Carmel is a growing player in the cannabis industry.
The four-year-old company, based in Oro-Medonte township, last year won Craft Brand of the Year, Craft Cultivar of the Year and Best Sativa Flower, based on a survey of 300 Canadian budtenders.
Reviews of the company’s products are positive and the company has developed a reputation for delivering what consumers want - potent, pungent plants. A review of Animal Face, one of the company’s most popular products, on a site devoted to such things, specifically references the strain’s smell, an attribute that is apparently important to cannabis users.
“Upon first whiff, a bold pine note dominates the senses, evoking feelings of tranquility and grounding,” the review says.
Tranquility and grounding?
Not so much, according to Carmel’s neighbours in the hamlet of Oro-Station, located at the intersection of Line 7 South and Ridge Road East in Oro-Medonte, about halfway between Barrie and Orillia.
Julia Dezoete, who lives across the street from Carmel, said there is no escaping the smell, which she says is more skunk than bold pine note.
“You go outside to enjoy a nice fresh day and it’s all you can smell, it’s terrible,” she said.
Dezoete has been living in Oro Station for five years. The past four, since Carmel set up shop, have been “horrible.”
She’s thought of selling her home to escape the offensive odour but doubts if it would do well on the open market.
“I think it would be a pretty hard sell,” she said. “I mean, they’d come here to look at the house and the first thing they’d smell is the pot. Nobody would want that.”
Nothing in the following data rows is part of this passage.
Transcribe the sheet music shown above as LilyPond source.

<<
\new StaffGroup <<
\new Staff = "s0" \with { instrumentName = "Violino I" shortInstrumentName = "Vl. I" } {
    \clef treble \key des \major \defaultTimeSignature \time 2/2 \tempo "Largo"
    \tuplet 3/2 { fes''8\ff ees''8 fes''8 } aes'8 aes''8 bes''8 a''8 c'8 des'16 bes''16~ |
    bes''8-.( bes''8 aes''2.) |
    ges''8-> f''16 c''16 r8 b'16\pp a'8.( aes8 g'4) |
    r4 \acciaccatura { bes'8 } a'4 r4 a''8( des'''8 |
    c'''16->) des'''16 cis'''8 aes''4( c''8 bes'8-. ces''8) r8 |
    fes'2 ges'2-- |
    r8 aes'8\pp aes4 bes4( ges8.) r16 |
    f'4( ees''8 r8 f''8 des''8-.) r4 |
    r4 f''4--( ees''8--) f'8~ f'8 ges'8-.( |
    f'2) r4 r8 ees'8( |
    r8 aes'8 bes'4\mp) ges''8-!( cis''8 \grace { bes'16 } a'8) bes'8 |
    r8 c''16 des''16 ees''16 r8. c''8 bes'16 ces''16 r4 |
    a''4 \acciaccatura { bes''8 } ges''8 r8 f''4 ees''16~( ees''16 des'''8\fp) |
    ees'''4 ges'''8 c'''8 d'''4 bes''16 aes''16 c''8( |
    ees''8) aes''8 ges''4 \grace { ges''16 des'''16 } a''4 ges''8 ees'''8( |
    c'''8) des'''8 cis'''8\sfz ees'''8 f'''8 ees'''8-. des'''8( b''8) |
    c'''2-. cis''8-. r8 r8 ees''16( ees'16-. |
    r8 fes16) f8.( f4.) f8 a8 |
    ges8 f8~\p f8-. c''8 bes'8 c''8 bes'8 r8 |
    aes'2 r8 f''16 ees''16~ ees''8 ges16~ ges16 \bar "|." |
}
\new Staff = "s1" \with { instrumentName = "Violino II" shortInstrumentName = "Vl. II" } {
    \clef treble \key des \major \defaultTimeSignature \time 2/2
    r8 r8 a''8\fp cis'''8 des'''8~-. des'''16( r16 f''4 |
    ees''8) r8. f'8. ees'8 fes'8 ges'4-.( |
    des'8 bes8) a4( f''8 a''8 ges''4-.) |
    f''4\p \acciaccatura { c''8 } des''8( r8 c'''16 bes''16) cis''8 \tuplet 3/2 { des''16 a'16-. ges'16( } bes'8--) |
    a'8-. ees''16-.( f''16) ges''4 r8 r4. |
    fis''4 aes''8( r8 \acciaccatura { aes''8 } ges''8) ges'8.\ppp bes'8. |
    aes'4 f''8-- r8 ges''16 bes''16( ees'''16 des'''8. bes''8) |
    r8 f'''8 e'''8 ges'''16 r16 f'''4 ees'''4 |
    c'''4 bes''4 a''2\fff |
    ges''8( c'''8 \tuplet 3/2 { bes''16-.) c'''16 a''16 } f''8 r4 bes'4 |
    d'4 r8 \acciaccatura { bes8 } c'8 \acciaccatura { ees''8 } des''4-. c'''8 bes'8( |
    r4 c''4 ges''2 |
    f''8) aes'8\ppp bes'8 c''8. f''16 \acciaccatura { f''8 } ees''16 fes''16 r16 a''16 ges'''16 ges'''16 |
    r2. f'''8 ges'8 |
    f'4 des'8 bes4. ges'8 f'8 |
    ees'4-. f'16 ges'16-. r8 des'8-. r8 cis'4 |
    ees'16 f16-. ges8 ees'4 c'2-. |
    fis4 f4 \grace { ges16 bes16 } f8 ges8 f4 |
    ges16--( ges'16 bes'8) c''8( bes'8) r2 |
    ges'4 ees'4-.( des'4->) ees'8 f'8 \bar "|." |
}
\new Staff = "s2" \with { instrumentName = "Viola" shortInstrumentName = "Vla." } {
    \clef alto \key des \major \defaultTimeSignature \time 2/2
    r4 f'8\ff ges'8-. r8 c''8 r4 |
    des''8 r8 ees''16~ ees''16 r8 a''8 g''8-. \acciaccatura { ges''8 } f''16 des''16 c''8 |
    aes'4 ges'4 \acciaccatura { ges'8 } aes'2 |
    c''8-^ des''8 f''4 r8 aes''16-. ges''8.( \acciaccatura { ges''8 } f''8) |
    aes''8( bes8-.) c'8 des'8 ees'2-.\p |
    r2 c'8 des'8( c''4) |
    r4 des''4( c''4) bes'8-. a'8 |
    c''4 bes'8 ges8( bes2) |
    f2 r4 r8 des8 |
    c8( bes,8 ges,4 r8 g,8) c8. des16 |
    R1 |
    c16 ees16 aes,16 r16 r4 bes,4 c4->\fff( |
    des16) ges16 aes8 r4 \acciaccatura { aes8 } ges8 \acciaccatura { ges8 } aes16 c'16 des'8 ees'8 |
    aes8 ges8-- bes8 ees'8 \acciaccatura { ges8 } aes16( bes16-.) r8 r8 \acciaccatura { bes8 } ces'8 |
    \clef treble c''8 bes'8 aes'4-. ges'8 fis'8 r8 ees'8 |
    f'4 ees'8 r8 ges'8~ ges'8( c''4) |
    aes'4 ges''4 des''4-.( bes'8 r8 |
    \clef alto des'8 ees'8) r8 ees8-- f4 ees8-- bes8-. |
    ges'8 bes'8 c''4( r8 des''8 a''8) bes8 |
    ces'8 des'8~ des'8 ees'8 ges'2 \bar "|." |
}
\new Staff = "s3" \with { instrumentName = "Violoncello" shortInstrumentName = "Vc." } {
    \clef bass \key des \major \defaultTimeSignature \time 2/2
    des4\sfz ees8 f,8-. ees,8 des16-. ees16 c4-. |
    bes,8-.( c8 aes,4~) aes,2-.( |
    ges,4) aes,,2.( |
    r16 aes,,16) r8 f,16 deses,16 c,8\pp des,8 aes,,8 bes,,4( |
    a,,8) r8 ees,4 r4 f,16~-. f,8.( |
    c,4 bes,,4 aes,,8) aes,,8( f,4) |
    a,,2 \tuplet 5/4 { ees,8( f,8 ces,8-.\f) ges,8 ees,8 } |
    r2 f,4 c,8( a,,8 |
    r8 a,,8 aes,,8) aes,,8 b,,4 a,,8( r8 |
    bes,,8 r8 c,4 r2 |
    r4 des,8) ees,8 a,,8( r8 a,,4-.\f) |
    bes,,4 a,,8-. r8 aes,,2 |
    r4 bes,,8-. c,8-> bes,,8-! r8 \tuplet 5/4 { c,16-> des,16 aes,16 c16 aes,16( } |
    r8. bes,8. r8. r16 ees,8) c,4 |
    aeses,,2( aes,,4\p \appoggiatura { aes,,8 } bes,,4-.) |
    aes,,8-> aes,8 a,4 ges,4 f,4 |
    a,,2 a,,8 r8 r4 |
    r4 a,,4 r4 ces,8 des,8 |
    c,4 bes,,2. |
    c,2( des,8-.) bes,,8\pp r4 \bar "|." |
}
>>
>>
According to Dezoete and other neighbours, the smell, noise, traffic and lights from the indoor grow operation are constant headaches that never go away.
Unlike an outdoor grow operation, they said, where the plants are only a concern during their flowering period - late August to early October - Carmel is an indoor operation - they grow a new crop every few months so the problem never goes away.
The scale of Carmel Cannabis’s operation is impressive, considering you can’t see it from the road or the county trail that passes it, just north of the facility’s property line.
A six-foot high chain link fence, with razor wire on the top, surrounds the grow compound. An electronically-controlled gate and video system silently monitors the comings-and-goings of workers, contractors and visitors.
Eight massive greenhouses, each one containing thousands of plants, are aligned with military precision. The fans are on and you can hear the constant whirl of the blades from almost any location in the hamlet.
A gentle breeze comes up from the south-east and the place smells like it just been invaded by a thousand agitated skunks.
“You don’t have to buy it if you’re standing here,” said Bill Wallace, who has lived on Line 7 just south of the Oro Station crossroads for 50 years. “Just come on over and inhale. That’ll do the trick.”
Wallace, like many of the folks in Oro Station, has basically given up complaining about Carmel to local officials. He said every time he calls officials at the township, his concerns are brushed off or ignored.
“Nobody seems to care,” he said. “You talk to the township about it and they say ‘we talked to them about it and they’re going to be bringing in a big fan or this or that chemical that will cut the odour’.
“Nothing happens. It hasn’t changed since day one.”
According to Oro-Medonte Mayor Randy Greenlaw, residents who have concerns with the way Carmel Cannabis operates should notify the federal government since Health Canada regulates the cultivation and processing of cannabis and licenses producers.
“The regulations are set by the federal government, they (Carmel) have to adhere to those regulations and there shouldn’t be an elongated odour and inconvenience to the community,” Greenlaw said.
Wallace isn’t surprised the mayor advised residents to call Ottawa. He said that’s been the game all along.
“The locals blame the feds, the feds blame the locals. It’s just kickball,” Wallace said. “Nobody wants to take responsibility.”
According to Wallace, nobody in the community knew Carmel was setting up shop a hundred yards away from their homes. He said he only found it was a cannabis production facility after it was built.
According to Wallace, who said he talked with every neighbour in his community, nobody knew anything about Carmel.
“I talked with everyone, up and down this road, and not one of them was visited by anyone on council at the time,” Wallace said. “The whole thing was hush-hush.”
While Wallace concedes Carmel is doing nothing wrong - they have the legal right to do business in a legally designated area - he is bothered by what he calls “a lack of common sense” among members of the previous council.
“Who would approve a cannabis operation in a residential neighbourhood?” he asked.
BarrieToday reached out multiple times to Carmel Cannabis for comment. They did not respond.